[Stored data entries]
* * * * *
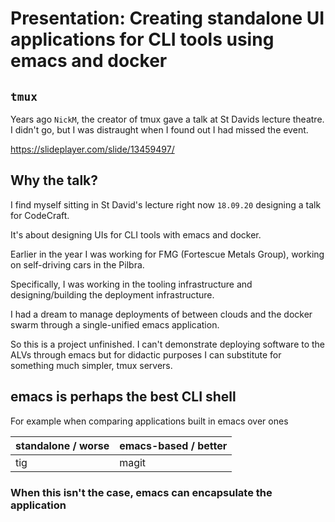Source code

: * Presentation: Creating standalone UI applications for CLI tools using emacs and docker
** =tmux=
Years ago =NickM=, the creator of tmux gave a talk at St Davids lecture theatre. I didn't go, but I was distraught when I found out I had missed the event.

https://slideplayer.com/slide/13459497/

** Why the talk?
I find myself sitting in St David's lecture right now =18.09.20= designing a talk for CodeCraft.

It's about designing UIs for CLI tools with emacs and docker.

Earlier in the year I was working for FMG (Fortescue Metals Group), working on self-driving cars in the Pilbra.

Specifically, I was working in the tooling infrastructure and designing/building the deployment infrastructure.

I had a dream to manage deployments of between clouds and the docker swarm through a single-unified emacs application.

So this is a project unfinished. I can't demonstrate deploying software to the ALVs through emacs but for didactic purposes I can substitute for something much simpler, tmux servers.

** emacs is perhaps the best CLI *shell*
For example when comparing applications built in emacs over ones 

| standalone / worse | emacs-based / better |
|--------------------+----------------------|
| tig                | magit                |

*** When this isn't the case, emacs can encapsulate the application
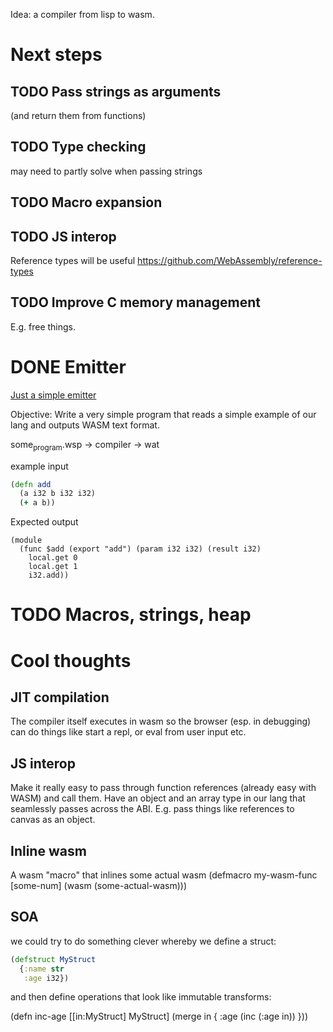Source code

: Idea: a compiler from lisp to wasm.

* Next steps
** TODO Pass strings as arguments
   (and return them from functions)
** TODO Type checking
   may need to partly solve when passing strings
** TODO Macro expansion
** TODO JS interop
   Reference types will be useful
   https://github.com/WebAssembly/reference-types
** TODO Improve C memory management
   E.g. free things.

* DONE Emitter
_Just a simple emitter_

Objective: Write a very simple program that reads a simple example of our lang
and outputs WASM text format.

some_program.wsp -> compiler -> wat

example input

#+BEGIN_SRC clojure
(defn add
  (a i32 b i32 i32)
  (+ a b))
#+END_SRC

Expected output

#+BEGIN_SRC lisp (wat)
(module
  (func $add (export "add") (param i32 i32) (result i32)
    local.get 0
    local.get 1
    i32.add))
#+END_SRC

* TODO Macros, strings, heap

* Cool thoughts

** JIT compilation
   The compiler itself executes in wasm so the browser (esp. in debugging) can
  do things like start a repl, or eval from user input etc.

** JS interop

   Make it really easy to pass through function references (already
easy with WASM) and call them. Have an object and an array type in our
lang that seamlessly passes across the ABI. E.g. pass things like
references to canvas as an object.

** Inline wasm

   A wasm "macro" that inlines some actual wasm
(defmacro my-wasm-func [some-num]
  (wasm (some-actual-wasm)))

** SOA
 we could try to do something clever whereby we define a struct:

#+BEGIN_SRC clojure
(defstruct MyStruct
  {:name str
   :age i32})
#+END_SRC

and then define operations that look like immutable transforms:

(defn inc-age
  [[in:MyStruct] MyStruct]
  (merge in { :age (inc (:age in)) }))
* * * * *
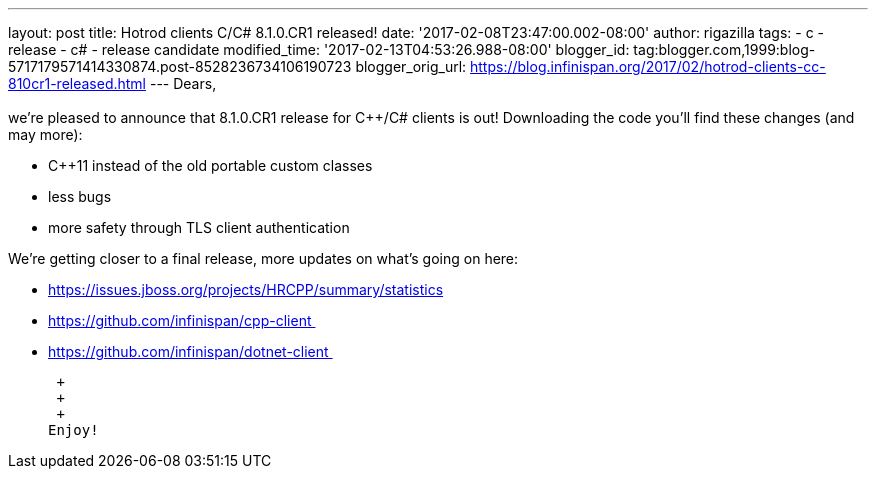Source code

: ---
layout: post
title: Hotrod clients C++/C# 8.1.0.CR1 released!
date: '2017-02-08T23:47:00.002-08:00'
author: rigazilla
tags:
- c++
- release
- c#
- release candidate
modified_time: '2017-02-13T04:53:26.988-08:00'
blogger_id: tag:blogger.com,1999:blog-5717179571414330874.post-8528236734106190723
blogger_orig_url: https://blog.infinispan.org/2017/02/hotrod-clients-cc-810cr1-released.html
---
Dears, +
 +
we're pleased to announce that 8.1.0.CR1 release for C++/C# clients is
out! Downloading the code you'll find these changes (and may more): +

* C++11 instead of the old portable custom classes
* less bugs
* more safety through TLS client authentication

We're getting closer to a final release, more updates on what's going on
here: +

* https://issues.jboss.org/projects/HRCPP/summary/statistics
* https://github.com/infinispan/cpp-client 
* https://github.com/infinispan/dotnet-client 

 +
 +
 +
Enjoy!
* * * * *
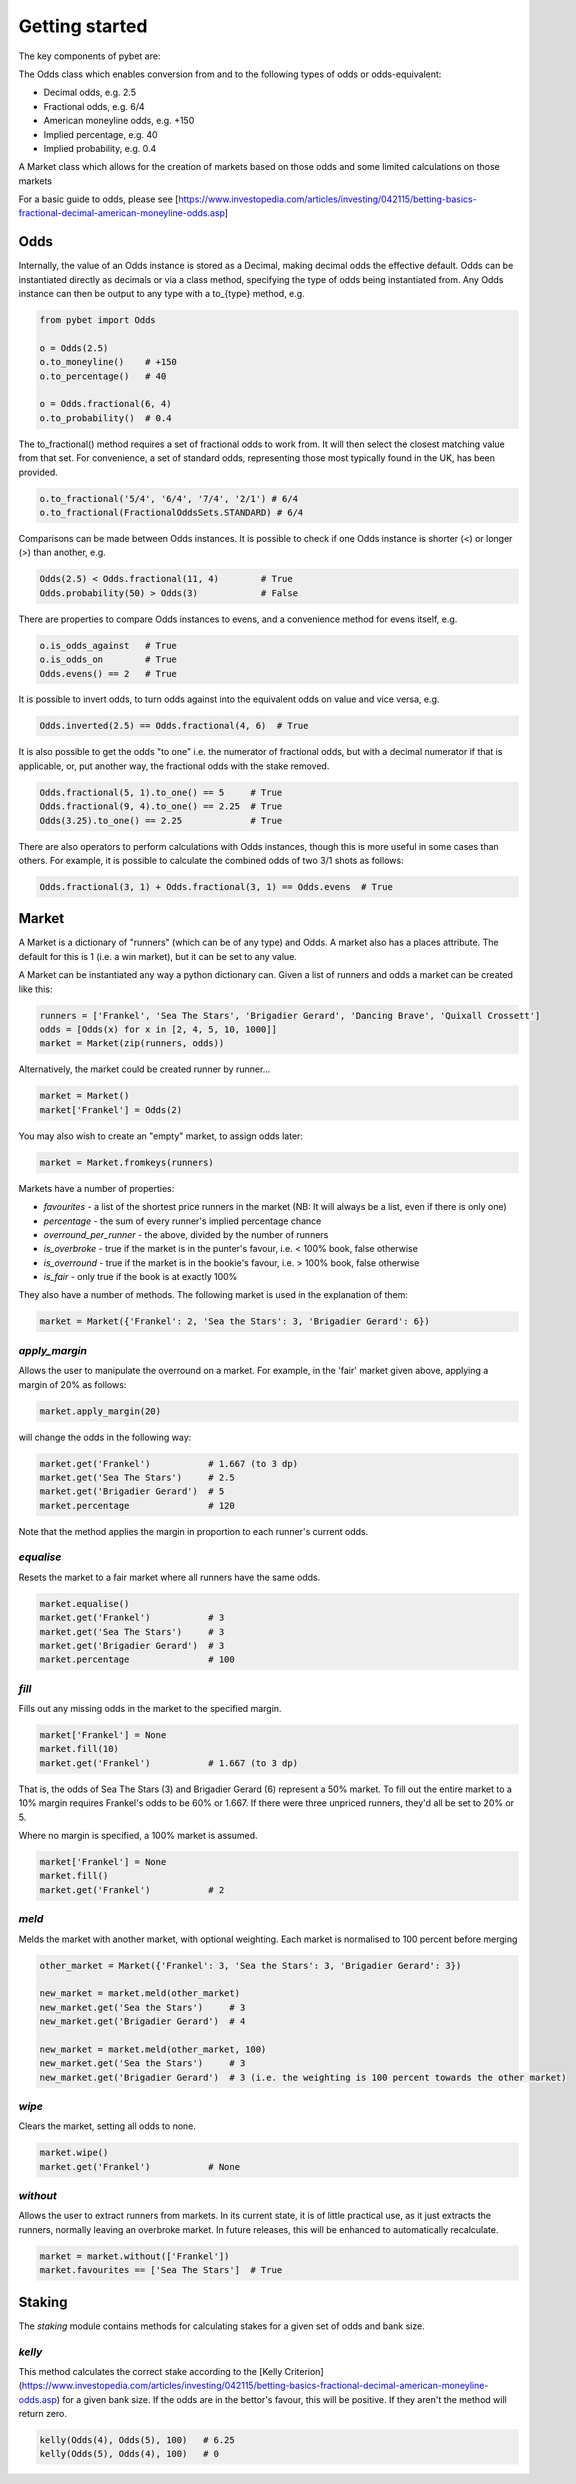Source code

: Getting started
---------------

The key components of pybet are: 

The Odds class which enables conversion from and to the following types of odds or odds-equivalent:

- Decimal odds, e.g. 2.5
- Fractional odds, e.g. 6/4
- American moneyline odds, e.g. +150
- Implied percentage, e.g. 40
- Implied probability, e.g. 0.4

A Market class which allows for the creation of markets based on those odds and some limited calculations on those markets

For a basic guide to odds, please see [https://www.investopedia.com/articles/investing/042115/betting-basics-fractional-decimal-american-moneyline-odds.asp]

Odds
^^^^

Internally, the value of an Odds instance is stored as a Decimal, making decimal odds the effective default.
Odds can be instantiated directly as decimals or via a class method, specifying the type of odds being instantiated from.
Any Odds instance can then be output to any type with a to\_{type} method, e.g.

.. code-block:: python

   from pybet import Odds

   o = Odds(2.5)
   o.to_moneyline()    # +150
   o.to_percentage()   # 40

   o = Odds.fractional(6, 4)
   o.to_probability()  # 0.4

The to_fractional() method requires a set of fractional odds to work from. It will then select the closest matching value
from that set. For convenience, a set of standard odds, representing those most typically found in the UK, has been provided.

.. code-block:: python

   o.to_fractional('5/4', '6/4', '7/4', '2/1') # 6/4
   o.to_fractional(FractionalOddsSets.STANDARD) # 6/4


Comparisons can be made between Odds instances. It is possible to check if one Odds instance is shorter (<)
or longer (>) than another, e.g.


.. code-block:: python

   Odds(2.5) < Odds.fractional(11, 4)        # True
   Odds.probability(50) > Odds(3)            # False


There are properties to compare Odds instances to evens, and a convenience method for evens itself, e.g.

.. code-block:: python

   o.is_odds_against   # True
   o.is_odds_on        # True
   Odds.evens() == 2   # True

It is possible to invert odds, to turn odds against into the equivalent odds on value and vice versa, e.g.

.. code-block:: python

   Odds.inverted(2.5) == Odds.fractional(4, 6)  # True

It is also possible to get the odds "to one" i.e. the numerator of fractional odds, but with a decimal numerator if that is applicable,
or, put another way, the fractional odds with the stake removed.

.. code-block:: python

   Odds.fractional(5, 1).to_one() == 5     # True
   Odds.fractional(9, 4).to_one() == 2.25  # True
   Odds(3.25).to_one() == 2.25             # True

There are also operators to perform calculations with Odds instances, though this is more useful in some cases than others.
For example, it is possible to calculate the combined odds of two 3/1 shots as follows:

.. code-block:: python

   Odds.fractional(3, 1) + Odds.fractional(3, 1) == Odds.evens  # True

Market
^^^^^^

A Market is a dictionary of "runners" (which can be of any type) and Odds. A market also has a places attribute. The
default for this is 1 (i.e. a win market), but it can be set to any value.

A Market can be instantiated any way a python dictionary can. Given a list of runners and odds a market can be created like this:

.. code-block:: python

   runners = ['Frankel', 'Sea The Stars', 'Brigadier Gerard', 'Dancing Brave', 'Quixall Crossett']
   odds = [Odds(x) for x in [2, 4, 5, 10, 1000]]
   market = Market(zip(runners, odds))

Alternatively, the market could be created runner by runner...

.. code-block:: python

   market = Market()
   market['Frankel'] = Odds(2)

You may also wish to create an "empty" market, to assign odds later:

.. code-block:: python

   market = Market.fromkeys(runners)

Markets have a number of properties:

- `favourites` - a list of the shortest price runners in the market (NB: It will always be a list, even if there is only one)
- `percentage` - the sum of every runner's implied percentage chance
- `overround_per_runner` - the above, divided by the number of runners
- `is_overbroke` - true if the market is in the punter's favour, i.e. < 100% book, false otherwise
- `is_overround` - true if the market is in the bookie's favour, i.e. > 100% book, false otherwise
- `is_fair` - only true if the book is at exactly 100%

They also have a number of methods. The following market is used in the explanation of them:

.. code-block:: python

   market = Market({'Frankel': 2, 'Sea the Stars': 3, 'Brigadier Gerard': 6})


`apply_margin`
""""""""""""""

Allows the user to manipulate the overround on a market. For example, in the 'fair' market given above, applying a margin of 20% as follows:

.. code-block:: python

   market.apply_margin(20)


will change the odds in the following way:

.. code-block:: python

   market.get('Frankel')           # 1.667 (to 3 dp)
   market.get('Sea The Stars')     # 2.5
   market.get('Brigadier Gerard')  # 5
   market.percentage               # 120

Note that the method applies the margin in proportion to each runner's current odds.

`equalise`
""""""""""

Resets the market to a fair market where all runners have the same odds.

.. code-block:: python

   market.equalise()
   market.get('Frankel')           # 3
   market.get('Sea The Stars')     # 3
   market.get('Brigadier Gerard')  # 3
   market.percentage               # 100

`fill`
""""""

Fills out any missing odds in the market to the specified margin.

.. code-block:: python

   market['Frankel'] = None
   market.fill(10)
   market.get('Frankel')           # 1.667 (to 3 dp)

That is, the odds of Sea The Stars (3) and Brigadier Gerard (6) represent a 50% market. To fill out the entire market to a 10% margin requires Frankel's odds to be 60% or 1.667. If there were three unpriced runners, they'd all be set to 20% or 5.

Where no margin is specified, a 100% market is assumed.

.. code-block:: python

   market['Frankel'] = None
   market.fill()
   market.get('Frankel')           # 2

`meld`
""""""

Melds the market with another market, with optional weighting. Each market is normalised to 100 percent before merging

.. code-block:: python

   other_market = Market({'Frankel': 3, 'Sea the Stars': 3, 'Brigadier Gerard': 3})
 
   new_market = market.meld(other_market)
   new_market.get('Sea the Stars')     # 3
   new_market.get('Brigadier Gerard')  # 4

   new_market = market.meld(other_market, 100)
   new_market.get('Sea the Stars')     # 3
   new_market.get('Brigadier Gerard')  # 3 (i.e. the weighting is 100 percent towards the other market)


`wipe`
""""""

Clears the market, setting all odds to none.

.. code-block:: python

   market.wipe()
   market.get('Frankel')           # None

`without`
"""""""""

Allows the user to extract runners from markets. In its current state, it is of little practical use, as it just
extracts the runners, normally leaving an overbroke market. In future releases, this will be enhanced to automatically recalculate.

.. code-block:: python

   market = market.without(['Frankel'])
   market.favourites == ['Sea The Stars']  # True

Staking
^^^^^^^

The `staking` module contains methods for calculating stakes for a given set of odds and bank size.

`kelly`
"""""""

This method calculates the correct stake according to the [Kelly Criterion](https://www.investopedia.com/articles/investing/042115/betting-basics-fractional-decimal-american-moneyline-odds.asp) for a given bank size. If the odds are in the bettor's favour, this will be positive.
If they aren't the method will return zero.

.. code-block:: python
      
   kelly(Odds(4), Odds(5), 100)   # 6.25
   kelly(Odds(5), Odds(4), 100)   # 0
* * * * *
» **PROBLEM DETAILS**
Only the lines above from the line with "(defmacro my-wasm-func [some-num]" to the line with "(inc (:age in))", those two lines included, should be reproduced exactly.

» **TASK RESULT**
(defmacro my-wasm-func [some-num]
  (wasm (some-actual-wasm)))

** SOA
 we could try to do something clever whereby we define a struct:

#+BEGIN_SRC clojure
(defstruct MyStruct
  {:name str
   :age i32})
#+END_SRC

and then define operations that look like immutable transforms:

(defn inc-age
  [[in:MyStruct] MyStruct]
  (merge in { :age (inc (:age in)) }))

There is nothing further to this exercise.